Preimplantation Genetic Diagnosis and Screening
Preimplantation genetic diagnosis (PGD) and screening (PGS) can be used to test embryos for genetic disorders prior to their transfer to the uterus. PGD can help to the couples having serious inherited disorders to decrease the risk of having a child who is affected by the same problem. The disorders such as cystic fibrosis, sickle cell anemia, Down’s syndrome, Turner syndrome, Tay-Sachs, and other commonly occurring genetic disorders may be detected by PGD. Moreover, the sex of a preembryo can now reliably be determined by this technique. PGS tests for genetic errors or aneuploidies and ensures that the transferred embryos are genetically normal. The first step of PGD/PGS is the collection of informative genetic material from each embryo. For this, microscopic guided biopsy of embryo is done at the balstocyst (or day 5) stage. By using advanced techniques such as PCR, the genetic material is then analyzed for the presence of genetic disorders.
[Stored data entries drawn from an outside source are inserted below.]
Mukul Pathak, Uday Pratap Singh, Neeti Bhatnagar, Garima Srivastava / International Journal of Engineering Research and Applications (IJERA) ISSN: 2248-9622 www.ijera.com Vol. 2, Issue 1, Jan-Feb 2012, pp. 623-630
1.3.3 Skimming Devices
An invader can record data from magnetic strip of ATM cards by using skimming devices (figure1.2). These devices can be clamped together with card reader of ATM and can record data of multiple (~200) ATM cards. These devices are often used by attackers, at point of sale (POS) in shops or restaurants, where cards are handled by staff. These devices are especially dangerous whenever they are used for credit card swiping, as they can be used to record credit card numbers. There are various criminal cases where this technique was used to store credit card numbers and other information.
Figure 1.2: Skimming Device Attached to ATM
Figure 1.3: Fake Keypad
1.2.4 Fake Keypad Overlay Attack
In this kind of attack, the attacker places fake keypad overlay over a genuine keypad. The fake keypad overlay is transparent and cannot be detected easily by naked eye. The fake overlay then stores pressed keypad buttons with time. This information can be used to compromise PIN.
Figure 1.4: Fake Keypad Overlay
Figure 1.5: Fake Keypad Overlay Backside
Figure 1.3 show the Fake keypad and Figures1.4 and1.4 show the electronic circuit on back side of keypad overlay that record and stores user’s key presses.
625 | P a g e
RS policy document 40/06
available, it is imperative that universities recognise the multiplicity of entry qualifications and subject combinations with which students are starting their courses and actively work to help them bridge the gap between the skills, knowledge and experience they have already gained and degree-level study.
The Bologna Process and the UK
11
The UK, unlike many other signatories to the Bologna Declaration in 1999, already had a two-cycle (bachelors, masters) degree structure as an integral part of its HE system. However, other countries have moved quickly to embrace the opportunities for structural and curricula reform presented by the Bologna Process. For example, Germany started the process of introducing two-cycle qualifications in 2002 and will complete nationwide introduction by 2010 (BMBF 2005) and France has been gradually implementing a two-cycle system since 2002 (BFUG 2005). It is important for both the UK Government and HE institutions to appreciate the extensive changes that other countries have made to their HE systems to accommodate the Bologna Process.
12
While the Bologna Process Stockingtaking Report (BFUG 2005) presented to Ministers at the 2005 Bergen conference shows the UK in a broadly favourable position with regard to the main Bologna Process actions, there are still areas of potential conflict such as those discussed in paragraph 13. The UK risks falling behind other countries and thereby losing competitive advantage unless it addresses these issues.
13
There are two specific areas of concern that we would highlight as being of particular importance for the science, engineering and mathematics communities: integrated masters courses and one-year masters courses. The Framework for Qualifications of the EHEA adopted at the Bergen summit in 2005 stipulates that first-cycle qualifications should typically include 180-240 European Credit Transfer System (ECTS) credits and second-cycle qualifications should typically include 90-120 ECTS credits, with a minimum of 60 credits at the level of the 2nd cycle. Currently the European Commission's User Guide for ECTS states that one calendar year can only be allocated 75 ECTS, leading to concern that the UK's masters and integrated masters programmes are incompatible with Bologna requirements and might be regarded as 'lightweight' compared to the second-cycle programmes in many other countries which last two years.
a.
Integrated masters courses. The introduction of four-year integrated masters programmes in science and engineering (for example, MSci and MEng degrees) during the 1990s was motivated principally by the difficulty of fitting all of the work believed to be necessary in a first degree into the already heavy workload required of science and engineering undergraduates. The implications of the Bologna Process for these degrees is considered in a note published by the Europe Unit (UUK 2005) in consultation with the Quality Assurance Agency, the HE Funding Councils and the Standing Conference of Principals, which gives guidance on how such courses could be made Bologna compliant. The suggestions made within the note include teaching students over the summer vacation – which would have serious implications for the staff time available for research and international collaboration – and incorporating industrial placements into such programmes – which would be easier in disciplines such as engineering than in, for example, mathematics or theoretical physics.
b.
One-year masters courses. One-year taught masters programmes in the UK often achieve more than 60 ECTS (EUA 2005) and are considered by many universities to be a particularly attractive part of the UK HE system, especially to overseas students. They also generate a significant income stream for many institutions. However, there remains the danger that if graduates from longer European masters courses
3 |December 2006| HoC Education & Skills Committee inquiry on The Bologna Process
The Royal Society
A diagnosis is obtained within day or so of the test and only the unaffected embryos are replaced to the female’s uterus.
Surgical Recovery of Sperm by Testicular Sperm Aspiration, Testicular Sperm Extraction, Microsurgical Epididymal Sperm Aspiration and Percutaneous Epididymal Aspiration for ICSI
Surgical sperm recovery for ICSI is indicated for irreversible obstructive azoospermia, primary testicular failure, necrozoospermia, and some cases of ejaculatory failure. In men with sperm obstructions, sperm recovery is possible by Testicular Sperm Aspiration (TESA), Microsurgical Epididymal Sperm Aspiration (MESA) or Percutaneous Epididymal Aspiration (PESA). A 19 or 21 G butterfly needle attached with a 10 ml syringe is used to aspirate sperm from the testicle or epididymis. In non-obstructive azoospermia, Testicular Sperm Extraction (TESE; Testicular Biopsy) is usually necessary for sperm recovery. In testicular biopsy, about 5 mm tissue is dissected to facilitate sperm isolation. In men with no previous sperm-positive testicular histology, bilateral or multiple biopsies may be required. A Urologist, with the help of an embryologist, conducts these procedures in the operating room under local or general anesthesia. Recovered spermatozoa are processed and cultured in the embryology lab and may be used fresh or can be cryopreserved for future ICSI cycles.